The records below are to be returned exactly as written, minus their pictures.

Input:
Start of Block
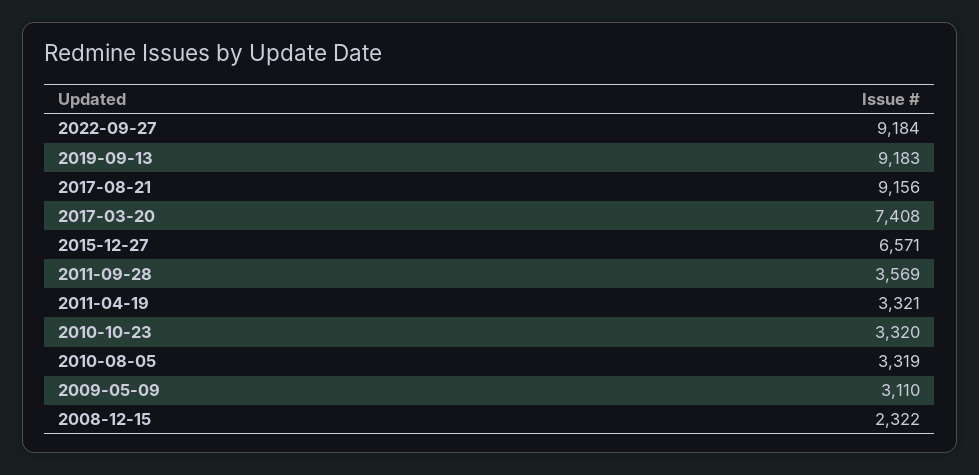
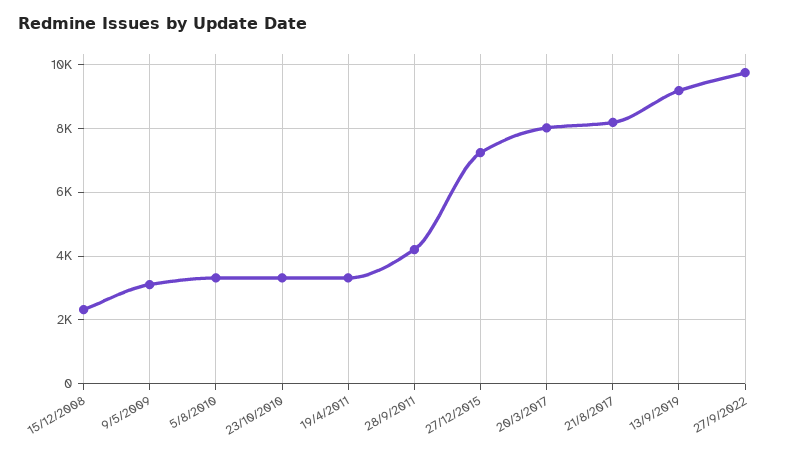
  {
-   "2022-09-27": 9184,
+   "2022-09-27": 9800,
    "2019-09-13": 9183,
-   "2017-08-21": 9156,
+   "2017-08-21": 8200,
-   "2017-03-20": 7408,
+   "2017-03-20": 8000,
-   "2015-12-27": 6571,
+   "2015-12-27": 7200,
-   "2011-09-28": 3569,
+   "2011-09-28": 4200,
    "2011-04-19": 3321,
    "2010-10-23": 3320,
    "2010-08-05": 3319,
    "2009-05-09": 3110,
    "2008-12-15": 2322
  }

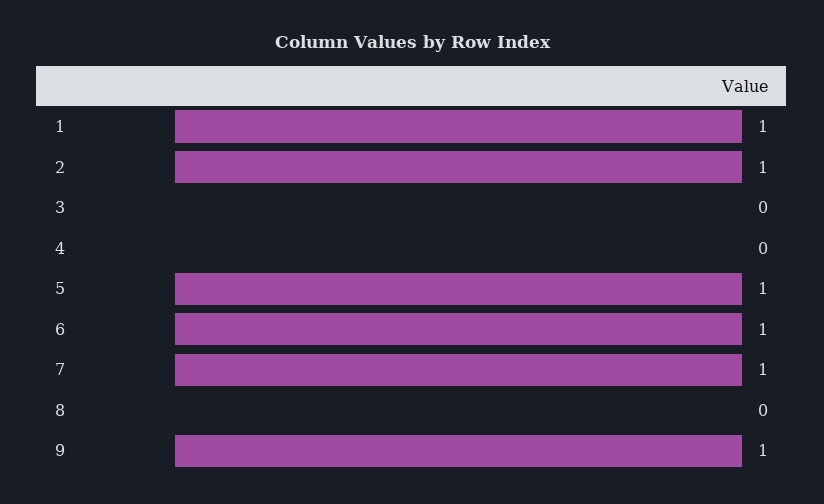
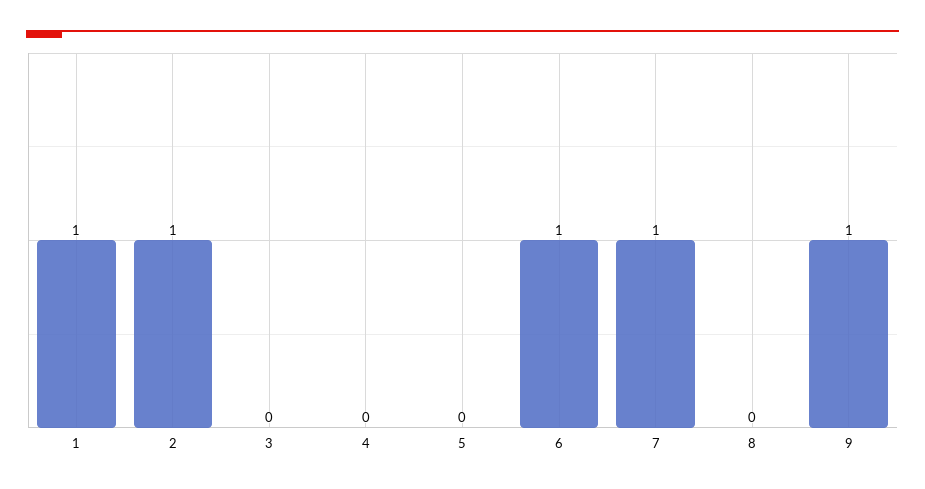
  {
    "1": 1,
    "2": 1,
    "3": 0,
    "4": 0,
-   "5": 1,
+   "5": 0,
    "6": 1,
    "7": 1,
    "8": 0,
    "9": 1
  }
End of Block
Solution:
  {
-   "2022-09-27": 9184,
+   "2022-09-27": 9800,
    "2019-09-13": 9183,
-   "2017-08-21": 9156,
+   "2017-08-21": 8200,
-   "2017-03-20": 7408,
+   "2017-03-20": 8000,
-   "2015-12-27": 6571,
+   "2015-12-27": 7200,
-   "2011-09-28": 3569,
+   "2011-09-28": 4200,
    "2011-04-19": 3321,
    "2010-10-23": 3320,
    "2010-08-05": 3319,
    "2009-05-09": 3110,
    "2008-12-15": 2322
  }

  {
    "1": 1,
    "2": 1,
    "3": 0,
    "4": 0,
-   "5": 1,
+   "5": 0,
    "6": 1,
    "7": 1,
    "8": 0,
    "9": 1
  }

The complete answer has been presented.